On 14 July 2016, in Taylor Clark Leisure plc v HMRC2, the Scottish Court of Session held that claims made by a former member of a VAT group under section 80 VATA 1994 (overpaid VAT) were treated as made by the representative member of the VAT group.
The appellant in this case was the VAT group representative member. The group made supplies of gaming machines and bingo. A one-time member of the VAT group (C) left the group and subsequently, following a review of the UK’s historic treatment of the VAT liability of supplies of gaming machines and bingo, made a number of claims for repayment of overpaid VAT. Although C made these claims within applicable time limits, the appellant (the representative member) failed to do so.
HMRC made certain repayments direct to the appellant (where C had made the claims in the appellant’s name), before changing its mind and seeking recovery of the repayments. HMRC refused to make other repayments. The appellant appealed HMRC’s attempts to recover and refusals to pay.
The Court held that C’s claims should for section 80 VATA purposes be treated as having been made on behalf of the appellant as representative member. The Court considered that the VAT grouping rules created the “fiction” of a single taxable person, existing only for VAT purposes.
All liabilities of HMRC to make repayments were, in the Court’s view, owed to the representative member. The individual group members had no independent existence, for the purposes of VAT. This remained the case even after the individual group member (C) had left the group, and the group as it was had ceased to exist. Adopting this reasoning the Court held that the claims by C had to be construed as having been made by (or rather on behalf of) the appellant.
As HMRC highlighted a number of practical issues that, under HMRC’s argument, supported their case, these were addressed by the Court briefly as follows:
- HMRC should be required to inform any former VAT group member making a section 80 claim that their claim would be considered by HMRC as being made on behalf of the representative member
- the representative member could, if it wished, “override” any purported section 80 claim made by a former VAT group member (for example if the representative member wished to maintain the VAT group’s partial exemption calculation)
- if a section 80 claim made by a former VAT group member is rejected, HMRC should inform the representative member of that fact.

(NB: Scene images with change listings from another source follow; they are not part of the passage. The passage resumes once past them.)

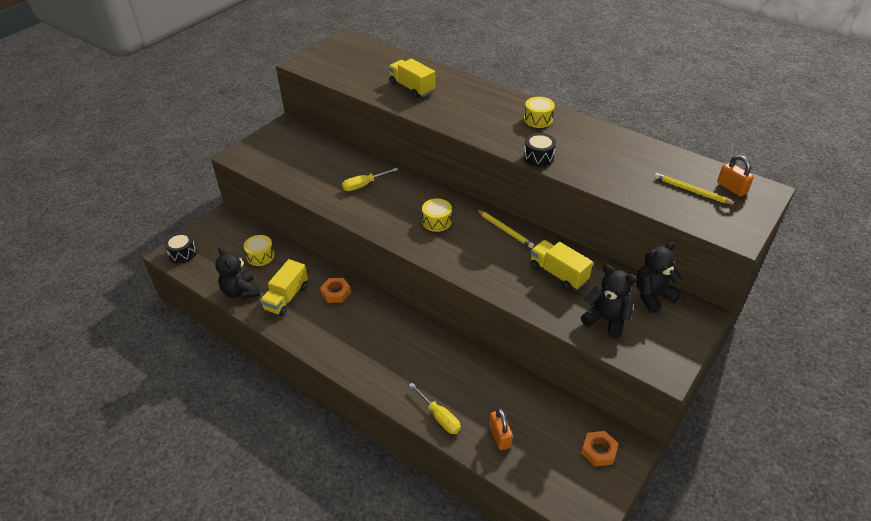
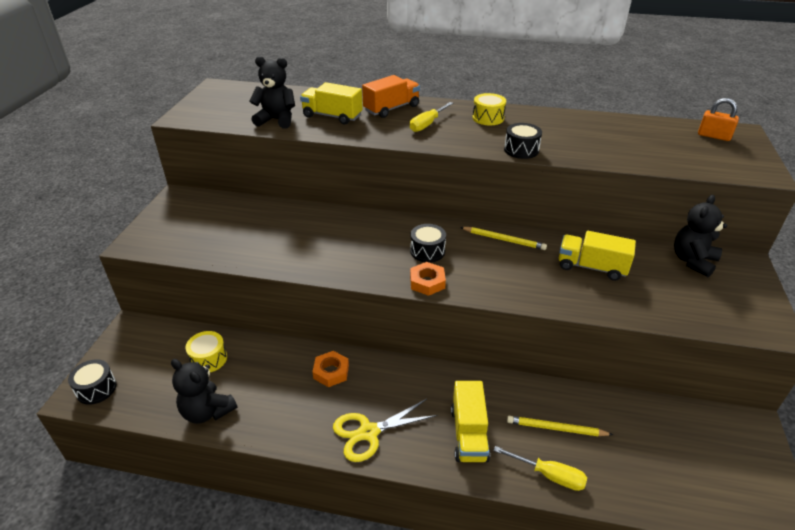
camera: 25 degrees left, 5 degrees down
yellow truck [260,259,308,316] -> yellow truck moved to [451,381,490,462]
yellow screwdriver [342,168,398,191] -> yellow screwdriver moved to [410,102,453,132]
yellow drum [422,198,452,232] -> black drum [410,224,446,263]
orange padlock [489,408,513,450] -> none
black teddy bear [581,265,637,339] -> black teddy bear moved to [249,56,295,129]
orange nut [581,431,619,467] -> orange nut moved to [410,262,446,296]
yellow pencil [654,173,737,205] -> yellow pencil moved to [507,416,613,436]
none -> yellow scissors [333,399,438,462]
none -> orange truck [362,75,420,118]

The law with regards to claims for VAT repayments in the context of VAT groups remains uncertain. This decision reflects the general trend of recent decisions (that it is the representative member who is responsible for/entitled to VAT (re)payments) but will be persuasive only as far as other, ongoing, cases are concerned. It would be helpful if HMRC were to comment on this issue as part of the current consultation into VAT groups following the Skandia and Larentia + Minerva decisions. Pending any such clarification, the best practical advice for VAT groups making repayment claims would be for the representative member to take control of the process (even, if at all possible, in cases where the group member concerned has since left the VAT group).